Another theory is that a robot that looks too human threatens what it means to be human.
“Initially, humans were seen as the only intelligent entity. And now, we know more and more that animals can do many of the things that we do, build tools. We know machines are starting to become intelligent. We hold on to the fact that we’re emotional, but now these machines are starting to be emotional as well, which is perhaps a threat. So, where does that lead people?” Gratch explained.
A person’s religious beliefs and culture may also play into how an android is perceived, he suggested.
“In the Western tradition, coming from Christianity, humans are unique, perhaps uniquely possessing a soul. Whereas in Japanese Shinto culture, souls live everywhere, in rocks and machines,” Gratch said.
John Rebula is a postdoctoral fellow at USC and is working on making a humanoid robot walk like a person by being more coordinated and balanced. Applications include the ability to walk up a flight of stairs and sit in a chair made for a person. He said the robot’s face is not necessary and is clearly cosmetic.
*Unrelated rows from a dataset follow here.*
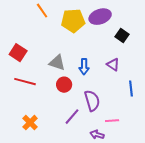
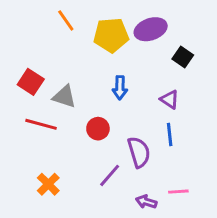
gray triangle: (57, 63) -> (64, 96), moved
blue arrow: (84, 67) -> (120, 88), moved
blue line: (131, 89) -> (170, 134), moved
pink line: (112, 121) -> (178, 192), moved

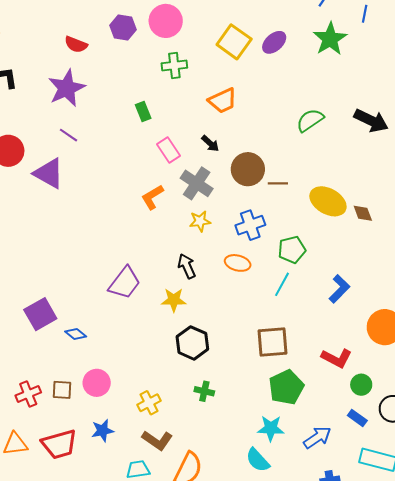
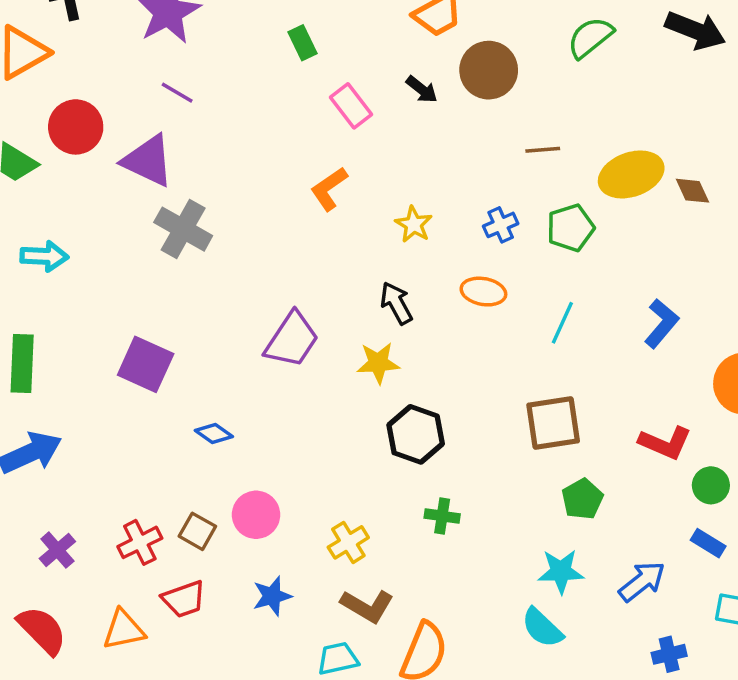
brown circle: (248, 169) -> (489, 70), moved
gray cross: (197, 183) -> (183, 229), moved
yellow ellipse: (328, 201) -> (631, 174), turned -45
yellow star: (200, 221) -> (414, 224), turned -30
blue cross: (250, 225) -> (501, 225), size x0.7
green pentagon: (292, 250) -> (571, 228), moved
purple square: (40, 314) -> (146, 364), moved, turned -32
green pentagon: (286, 387) -> (582, 499), size x0.7
brown square: (62, 390) -> (197, 531), turned 30
red trapezoid: (59, 444) -> (184, 599), moved, size x0.7

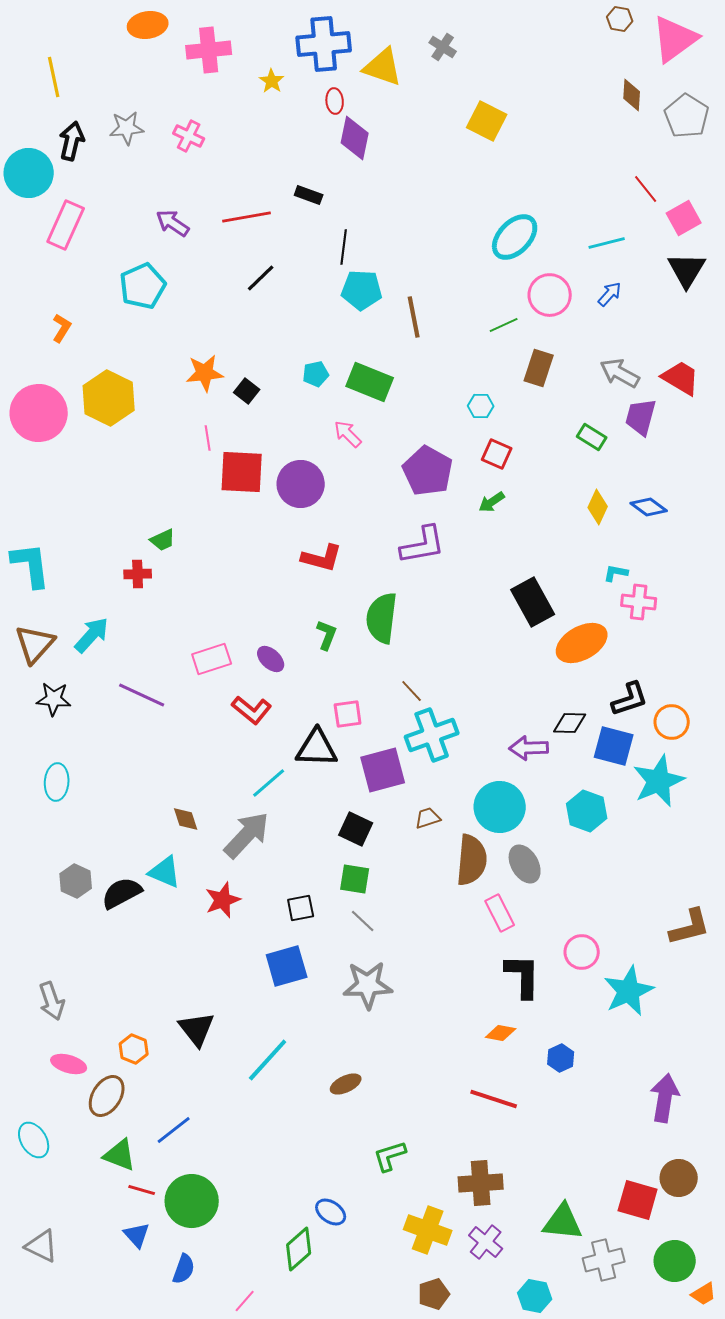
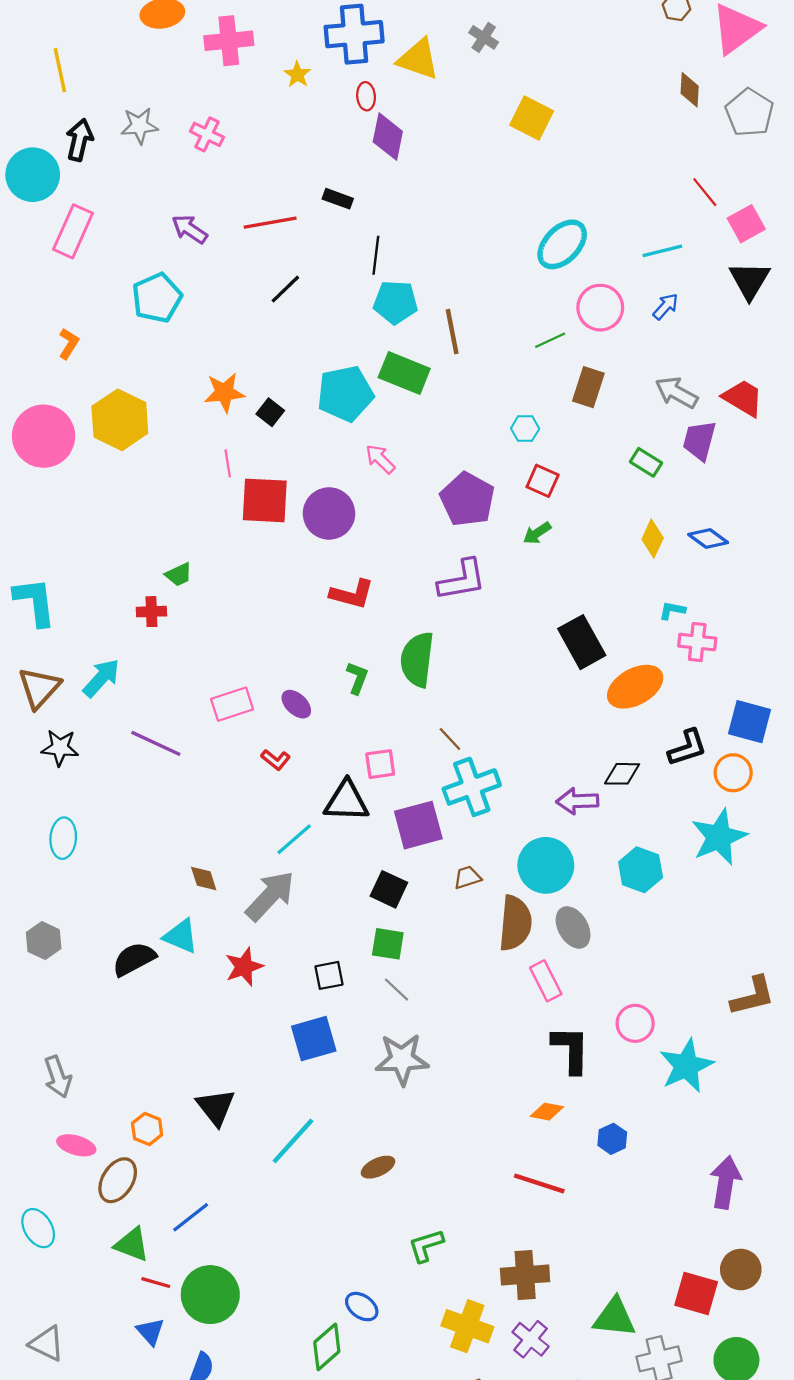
cyan pentagon: (316, 374) -> (345, 394), size x2.0
green rectangle: (370, 382) -> (404, 373), moved
red L-shape: (252, 710) -> (276, 760), size x0.7
blue square: (614, 746) -> (750, 722), moved
gray hexagon: (76, 881) -> (44, 941), moved

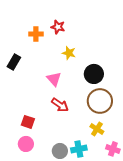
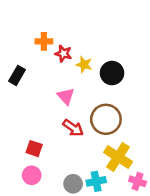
red star: (58, 27) -> (63, 54), moved
black circle: (94, 74) -> (112, 73), moved
brown circle: (100, 101) -> (106, 119), moved
yellow cross: (97, 129) -> (118, 157), size x1.6

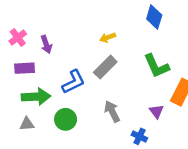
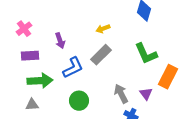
purple arrow: (46, 44) -> (60, 41), moved
gray arrow: (112, 111) -> (121, 94), moved
green circle: (66, 119) -> (79, 101), moved

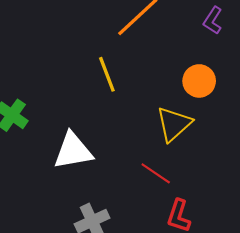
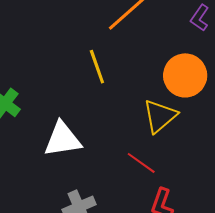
orange circle: (199, 81) -> (185, 75), size x1.4

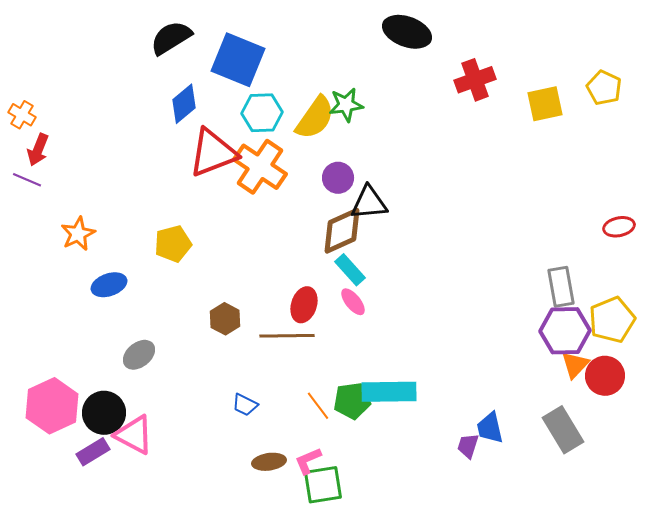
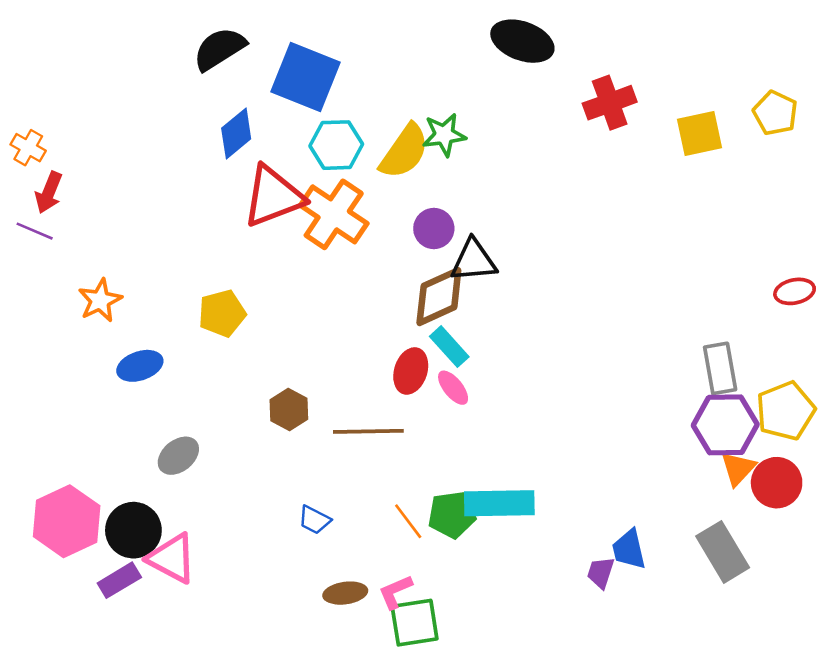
red ellipse: (304, 305) -> (411, 371), moved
“We really do think of these as research machines that we’re ripping apart and putting back together, ripping apart and putting back together. And so, it’s very easy for us to leave off the cosmetic bits," Rebula said.
His robot does have cartoon-like eyes, ears and a nose. It could be considered cute. However, if it looked more human, Rebula said he would not necessarily want to be in the lab with it all the time.
“We have lots of late nights in labs. You start yelling at the robot a little bit as it is — 'Oh, why aren’t you working?' I don’t necessarily, myself, need that extra layer of weird,” Rebula said.
People who design machines to work with humans do keep the uncanny valley in mind as they think about the look of a robot, and how widely it will be accepted by humans.